Der neue Leitfaden skizziert ein Vier-Stufen-Modell zur Einrichtung einer Energiegemeinschaft. Besonders betont wird die Zusammenarbeit zwischen Energieerzeugern, Verbrauchern und einem zentralen Anbieter. Dieses Modell soll den Austausch von lokal erzeugtem Strom vereinfachen.

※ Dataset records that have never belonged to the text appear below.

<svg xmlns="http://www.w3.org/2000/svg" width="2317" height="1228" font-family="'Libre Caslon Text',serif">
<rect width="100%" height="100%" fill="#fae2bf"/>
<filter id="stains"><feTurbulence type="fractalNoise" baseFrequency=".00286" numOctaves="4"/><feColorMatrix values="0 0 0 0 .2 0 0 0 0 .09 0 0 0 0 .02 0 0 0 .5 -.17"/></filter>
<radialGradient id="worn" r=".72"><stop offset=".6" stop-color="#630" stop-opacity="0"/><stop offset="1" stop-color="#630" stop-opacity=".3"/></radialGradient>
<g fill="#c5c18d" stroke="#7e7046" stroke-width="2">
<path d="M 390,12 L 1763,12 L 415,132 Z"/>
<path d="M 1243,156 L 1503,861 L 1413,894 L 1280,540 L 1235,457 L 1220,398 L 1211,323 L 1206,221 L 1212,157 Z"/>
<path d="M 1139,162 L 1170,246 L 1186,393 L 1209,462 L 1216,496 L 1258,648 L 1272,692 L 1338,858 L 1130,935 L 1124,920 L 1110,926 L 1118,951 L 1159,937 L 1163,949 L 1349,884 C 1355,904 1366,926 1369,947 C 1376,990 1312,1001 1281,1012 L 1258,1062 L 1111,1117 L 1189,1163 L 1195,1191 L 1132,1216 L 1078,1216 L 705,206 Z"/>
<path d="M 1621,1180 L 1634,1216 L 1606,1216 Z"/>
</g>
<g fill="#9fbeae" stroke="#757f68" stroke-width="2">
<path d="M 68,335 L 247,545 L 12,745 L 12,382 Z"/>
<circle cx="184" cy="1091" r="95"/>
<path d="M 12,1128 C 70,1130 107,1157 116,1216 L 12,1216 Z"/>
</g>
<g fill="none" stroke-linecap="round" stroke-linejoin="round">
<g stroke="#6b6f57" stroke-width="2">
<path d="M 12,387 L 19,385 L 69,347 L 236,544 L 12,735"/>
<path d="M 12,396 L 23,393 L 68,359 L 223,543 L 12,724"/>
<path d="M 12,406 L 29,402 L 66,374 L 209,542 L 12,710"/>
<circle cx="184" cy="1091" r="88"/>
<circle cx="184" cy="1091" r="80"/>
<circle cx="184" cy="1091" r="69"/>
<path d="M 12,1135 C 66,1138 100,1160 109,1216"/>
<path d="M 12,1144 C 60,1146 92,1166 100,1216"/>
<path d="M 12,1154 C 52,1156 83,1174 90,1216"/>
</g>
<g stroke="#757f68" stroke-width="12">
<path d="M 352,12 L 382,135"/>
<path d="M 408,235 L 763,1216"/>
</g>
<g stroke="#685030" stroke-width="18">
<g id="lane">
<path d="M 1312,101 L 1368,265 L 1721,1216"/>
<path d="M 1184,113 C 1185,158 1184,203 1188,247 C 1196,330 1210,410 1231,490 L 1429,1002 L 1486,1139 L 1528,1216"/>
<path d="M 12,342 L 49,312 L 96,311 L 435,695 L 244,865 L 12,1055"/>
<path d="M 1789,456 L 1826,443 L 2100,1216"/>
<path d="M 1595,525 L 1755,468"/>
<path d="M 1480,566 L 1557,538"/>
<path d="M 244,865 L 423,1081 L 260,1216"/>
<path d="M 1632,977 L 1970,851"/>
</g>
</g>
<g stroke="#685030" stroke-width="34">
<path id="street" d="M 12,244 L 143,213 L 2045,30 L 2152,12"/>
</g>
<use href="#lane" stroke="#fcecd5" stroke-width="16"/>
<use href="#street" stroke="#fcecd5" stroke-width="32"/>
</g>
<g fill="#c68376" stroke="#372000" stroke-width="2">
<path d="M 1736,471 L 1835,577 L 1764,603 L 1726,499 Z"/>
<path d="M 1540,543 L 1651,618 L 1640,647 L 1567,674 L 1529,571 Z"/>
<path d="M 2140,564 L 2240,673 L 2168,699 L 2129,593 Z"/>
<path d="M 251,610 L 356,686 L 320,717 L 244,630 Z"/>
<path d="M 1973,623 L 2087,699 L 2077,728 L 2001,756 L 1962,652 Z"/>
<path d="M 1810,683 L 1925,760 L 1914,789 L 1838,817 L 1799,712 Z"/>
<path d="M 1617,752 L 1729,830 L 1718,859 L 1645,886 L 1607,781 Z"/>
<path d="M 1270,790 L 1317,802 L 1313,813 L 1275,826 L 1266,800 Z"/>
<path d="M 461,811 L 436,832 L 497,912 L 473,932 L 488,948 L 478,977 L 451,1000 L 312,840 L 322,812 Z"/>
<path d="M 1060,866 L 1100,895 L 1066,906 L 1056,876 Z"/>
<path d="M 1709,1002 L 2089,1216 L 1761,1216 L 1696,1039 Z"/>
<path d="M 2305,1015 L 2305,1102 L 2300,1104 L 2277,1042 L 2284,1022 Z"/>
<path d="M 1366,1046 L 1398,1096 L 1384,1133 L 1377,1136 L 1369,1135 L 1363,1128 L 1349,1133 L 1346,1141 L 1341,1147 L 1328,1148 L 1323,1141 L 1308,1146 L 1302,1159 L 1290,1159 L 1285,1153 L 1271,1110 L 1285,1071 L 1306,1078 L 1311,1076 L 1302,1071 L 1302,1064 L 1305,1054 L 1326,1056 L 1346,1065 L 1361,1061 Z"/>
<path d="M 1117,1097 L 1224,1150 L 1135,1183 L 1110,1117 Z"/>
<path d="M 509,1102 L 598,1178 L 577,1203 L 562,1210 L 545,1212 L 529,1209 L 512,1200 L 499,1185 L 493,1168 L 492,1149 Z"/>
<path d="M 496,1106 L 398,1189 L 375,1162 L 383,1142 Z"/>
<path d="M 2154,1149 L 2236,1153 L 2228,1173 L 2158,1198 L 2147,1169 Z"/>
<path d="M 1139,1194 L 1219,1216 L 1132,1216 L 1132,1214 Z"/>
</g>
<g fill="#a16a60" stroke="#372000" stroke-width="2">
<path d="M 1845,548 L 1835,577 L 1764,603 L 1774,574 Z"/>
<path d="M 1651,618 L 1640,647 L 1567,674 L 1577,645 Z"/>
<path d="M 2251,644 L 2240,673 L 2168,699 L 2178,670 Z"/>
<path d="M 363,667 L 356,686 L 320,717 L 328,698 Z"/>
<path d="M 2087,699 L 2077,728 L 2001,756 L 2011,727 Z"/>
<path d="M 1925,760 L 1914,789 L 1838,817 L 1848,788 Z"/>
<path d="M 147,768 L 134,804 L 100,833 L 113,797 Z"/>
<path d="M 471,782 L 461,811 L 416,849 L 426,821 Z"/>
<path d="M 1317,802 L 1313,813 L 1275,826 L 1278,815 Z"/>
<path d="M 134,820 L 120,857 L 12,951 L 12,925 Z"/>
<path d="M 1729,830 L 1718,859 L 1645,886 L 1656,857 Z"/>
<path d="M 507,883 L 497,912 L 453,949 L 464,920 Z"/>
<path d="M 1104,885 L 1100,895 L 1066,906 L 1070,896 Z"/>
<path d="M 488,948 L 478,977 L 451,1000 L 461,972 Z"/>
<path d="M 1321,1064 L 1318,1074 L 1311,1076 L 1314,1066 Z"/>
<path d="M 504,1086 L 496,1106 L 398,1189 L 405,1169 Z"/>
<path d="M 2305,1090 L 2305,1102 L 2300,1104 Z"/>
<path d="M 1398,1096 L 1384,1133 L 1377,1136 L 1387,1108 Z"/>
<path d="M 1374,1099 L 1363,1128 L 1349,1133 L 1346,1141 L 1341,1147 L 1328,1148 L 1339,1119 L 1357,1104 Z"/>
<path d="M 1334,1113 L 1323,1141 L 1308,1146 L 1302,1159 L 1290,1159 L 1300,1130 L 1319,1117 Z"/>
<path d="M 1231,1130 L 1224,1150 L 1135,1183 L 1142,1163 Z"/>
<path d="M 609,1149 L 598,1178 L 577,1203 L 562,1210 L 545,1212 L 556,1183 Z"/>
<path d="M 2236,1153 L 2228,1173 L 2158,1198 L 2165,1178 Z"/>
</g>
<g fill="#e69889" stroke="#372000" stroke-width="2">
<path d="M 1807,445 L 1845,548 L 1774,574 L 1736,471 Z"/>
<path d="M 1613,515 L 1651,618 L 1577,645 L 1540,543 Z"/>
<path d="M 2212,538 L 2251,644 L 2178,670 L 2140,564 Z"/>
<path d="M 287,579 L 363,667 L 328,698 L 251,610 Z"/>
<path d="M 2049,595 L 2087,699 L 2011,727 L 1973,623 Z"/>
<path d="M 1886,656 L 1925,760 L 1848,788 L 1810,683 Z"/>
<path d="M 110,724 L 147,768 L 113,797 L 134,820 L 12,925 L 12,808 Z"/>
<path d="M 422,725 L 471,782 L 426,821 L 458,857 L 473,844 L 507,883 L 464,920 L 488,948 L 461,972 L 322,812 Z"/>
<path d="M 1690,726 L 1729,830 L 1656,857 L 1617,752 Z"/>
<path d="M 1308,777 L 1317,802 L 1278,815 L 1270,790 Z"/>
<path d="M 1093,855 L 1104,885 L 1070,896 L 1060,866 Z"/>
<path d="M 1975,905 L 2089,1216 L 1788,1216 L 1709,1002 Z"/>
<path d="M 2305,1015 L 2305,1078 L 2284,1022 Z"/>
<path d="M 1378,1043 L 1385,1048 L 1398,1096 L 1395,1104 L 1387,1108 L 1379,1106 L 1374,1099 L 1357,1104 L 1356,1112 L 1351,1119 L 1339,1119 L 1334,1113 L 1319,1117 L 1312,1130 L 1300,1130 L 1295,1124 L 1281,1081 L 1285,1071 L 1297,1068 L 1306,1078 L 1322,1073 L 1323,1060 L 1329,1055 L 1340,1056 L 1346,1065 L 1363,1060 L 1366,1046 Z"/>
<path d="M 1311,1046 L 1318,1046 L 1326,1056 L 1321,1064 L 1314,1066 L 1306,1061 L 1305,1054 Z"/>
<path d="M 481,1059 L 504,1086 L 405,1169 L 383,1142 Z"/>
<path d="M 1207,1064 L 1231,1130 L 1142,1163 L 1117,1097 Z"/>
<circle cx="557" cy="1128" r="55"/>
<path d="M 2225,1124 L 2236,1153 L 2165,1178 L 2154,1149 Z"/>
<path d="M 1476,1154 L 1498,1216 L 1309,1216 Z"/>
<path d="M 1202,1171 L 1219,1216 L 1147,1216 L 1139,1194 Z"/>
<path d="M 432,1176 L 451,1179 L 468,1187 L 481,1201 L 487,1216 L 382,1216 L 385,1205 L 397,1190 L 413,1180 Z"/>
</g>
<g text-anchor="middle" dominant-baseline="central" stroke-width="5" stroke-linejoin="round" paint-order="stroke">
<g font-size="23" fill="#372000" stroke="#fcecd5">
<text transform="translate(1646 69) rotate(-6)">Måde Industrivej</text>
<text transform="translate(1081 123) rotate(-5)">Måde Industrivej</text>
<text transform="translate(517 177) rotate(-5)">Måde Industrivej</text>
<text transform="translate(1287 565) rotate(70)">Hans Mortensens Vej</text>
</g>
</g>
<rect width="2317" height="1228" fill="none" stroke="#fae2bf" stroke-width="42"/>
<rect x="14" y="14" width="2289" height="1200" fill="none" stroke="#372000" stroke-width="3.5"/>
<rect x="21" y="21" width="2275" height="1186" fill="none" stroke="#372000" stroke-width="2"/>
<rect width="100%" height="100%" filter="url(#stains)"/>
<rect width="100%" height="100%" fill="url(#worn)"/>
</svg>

Kristina Haverkamp, Geschäftsführerin der dena, hob die Rolle der Stadtwerke bei der Vorantreibung der Energiewende hervor. Sie wies darauf hin, dass lokale Energieversorger ideal positioniert seien, um solche Gemeinschaften zu unterstützen. Das Projekt fällt zudem in eine Phase, in der die EU von Deutschland verlangt, die Regeln für Energiegemeinschaften bis Mitte 2026 zu vereinfachen.
Der Leitfaden bietet Kommunen und Initiativen ein klares Rahmenwerk, um Energie lokal zu teilen. Angesichts der bevorstehenden gesetzlichen Änderungen könnte das Modell weiteren Regionen den Weg ebnen, ähnliche Systeme einzuführen. Nun liegt der Fokus auf der Umsetzung, während Deutschland daran arbeitet, seine Energieziele zu erreichen.